Required action – Rewrite the rows below as a JSON list of strings, with each line as a separate string and blank lines omitted.

Supplied information –
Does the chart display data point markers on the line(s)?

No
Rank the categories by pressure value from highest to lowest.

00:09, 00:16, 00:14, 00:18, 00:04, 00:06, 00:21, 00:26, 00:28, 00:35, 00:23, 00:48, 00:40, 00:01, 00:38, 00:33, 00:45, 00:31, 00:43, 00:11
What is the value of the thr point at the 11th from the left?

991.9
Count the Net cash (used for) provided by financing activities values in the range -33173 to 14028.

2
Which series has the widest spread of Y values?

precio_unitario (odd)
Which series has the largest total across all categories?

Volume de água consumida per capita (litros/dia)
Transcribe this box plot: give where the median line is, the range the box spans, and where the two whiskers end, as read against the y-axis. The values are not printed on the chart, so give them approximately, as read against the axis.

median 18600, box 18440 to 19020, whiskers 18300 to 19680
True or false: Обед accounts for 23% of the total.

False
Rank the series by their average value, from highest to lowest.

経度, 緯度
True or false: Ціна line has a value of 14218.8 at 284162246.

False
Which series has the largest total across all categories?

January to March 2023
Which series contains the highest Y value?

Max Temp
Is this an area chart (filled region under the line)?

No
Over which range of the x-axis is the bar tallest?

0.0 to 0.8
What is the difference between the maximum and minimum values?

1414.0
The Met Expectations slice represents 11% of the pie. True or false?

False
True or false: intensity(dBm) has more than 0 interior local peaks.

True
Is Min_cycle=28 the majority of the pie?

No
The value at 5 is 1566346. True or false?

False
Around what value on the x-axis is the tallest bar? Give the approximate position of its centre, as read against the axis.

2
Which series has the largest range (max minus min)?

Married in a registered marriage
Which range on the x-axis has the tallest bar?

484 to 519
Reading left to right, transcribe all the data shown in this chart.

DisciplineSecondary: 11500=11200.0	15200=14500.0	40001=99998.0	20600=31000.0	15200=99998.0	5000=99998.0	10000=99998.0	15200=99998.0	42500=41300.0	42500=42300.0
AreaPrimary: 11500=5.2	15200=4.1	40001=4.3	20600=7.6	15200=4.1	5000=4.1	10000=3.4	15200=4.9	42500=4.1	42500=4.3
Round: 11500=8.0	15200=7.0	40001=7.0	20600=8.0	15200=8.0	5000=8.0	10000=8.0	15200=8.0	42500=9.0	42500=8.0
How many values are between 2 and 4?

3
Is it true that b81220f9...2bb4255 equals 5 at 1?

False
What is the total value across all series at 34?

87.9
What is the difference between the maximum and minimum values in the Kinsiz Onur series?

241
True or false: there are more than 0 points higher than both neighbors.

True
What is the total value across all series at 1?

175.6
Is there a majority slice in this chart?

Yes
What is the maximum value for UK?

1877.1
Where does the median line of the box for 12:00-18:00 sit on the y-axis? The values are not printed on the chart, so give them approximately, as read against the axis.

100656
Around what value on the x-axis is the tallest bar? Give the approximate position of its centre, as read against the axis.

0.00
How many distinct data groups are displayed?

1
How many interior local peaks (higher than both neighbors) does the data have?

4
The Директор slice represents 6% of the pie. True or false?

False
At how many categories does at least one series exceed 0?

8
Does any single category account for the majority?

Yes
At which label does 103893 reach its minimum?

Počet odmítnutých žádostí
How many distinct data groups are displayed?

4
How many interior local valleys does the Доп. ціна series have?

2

Solution below –
[
  "Does the chart display data point markers on the line(s)?",
  "No",
  "Rank the categories by pressure value from highest to lowest.",
  "00:09, 00:16, 00:14, 00:18, 00:04, 00:06, 00:21, 00:26, 00:28, 00:35, 00:23, 00:48, 00:40, 00:01, 00:38, 00:33, 00:45, 00:31, 00:43, 00:11",
  "What is the value of the thr point at the 11th from the left?",
  "991.9",
  "Count the Net cash (used for) provided by financing activities values in the range -33173 to 14028.",
  "2",
  "Which series has the widest spread of Y values?",
  "precio_unitario (odd)",
  "Which series has the largest total across all categories?",
  "Volume de água consumida per capita (litros/dia)",
  "Transcribe this box plot: give where the median line is, the range the box spans, and where the two whiskers end, as read against the y-axis. The values are not printed on the chart, so give them approximately, as read against the axis.",
  "median 18600, box 18440 to 19020, whiskers 18300 to 19680",
  "True or false: Обед accounts for 23% of the total.",
  "False",
  "Rank the series by their average value, from highest to lowest.",
  "経度, 緯度",
  "True or false: Ціна line has a value of 14218.8 at 284162246.",
  "False",
  "Which series has the largest total across all categories?",
  "January to March 2023",
  "Which series contains the highest Y value?",
  "Max Temp",
  "Is this an area chart (filled region under the line)?",
  "No",
  "Over which range of the x-axis is the bar tallest?",
  "0.0 to 0.8",
  "What is the difference between the maximum and minimum values?",
  "1414.0",
  "The Met Expectations slice represents 11% of the pie. True or false?",
  "False",
  "True or false: intensity(dBm) has more than 0 interior local peaks.",
  "True",
  "Is Min_cycle=28 the majority of the pie?",
  "No",
  "The value at 5 is 1566346. True or false?",
  "False",
  "Around what value on the x-axis is the tallest bar? Give the approximate position of its centre, as read against the axis.",
  "2",
  "Which series has the largest range (max minus min)?",
  "Married in a registered marriage",
  "Which range on the x-axis has the tallest bar?",
  "484 to 519",
  "Reading left to right, transcribe all the data shown in this chart.",
  "DisciplineSecondary: 11500=11200.0\t15200=14500.0\t40001=99998.0\t20600=31000.0\t15200=99998.0\t5000=99998.0\t10000=99998.0\t15200=99998.0\t42500=41300.0\t42500=42300.0",
  "AreaPrimary: 11500=5.2\t15200=4.1\t40001=4.3\t20600=7.6\t15200=4.1\t5000=4.1\t10000=3.4\t15200=4.9\t42500=4.1\t42500=4.3",
  "Round: 11500=8.0\t15200=7.0\t40001=7.0\t20600=8.0\t15200=8.0\t5000=8.0\t10000=8.0\t15200=8.0\t42500=9.0\t42500=8.0",
  "How many values are between 2 and 4?",
  "3",
  "Is it true that b81220f9...2bb4255 equals 5 at 1?",
  "False",
  "What is the total value across all series at 34?",
  "87.9",
  "What is the difference between the maximum and minimum values in the Kinsiz Onur series?",
  "241",
  "True or false: there are more than 0 points higher than both neighbors.",
  "True",
  "What is the total value across all series at 1?",
  "175.6",
  "Is there a majority slice in this chart?",
  "Yes",
  "What is the maximum value for UK?",
  "1877.1",
  "Where does the median line of the box for 12:00-18:00 sit on the y-axis? The values are not printed on the chart, so give them approximately, as read against the axis.",
  "100656",
  "Around what value on the x-axis is the tallest bar? Give the approximate position of its centre, as read against the axis.",
  "0.00",
  "How many distinct data groups are displayed?",
  "1",
  "How many interior local peaks (higher than both neighbors) does the data have?",
  "4",
  "The Директор slice represents 6% of the pie. True or false?",
  "False",
  "At how many categories does at least one series exceed 0?",
  "8",
  "Does any single category account for the majority?",
  "Yes",
  "At which label does 103893 reach its minimum?",
  "Počet odmítnutých žádostí",
  "How many distinct data groups are displayed?",
  "4",
  "How many interior local valleys does the Доп. ціна series have?",
  "2"
]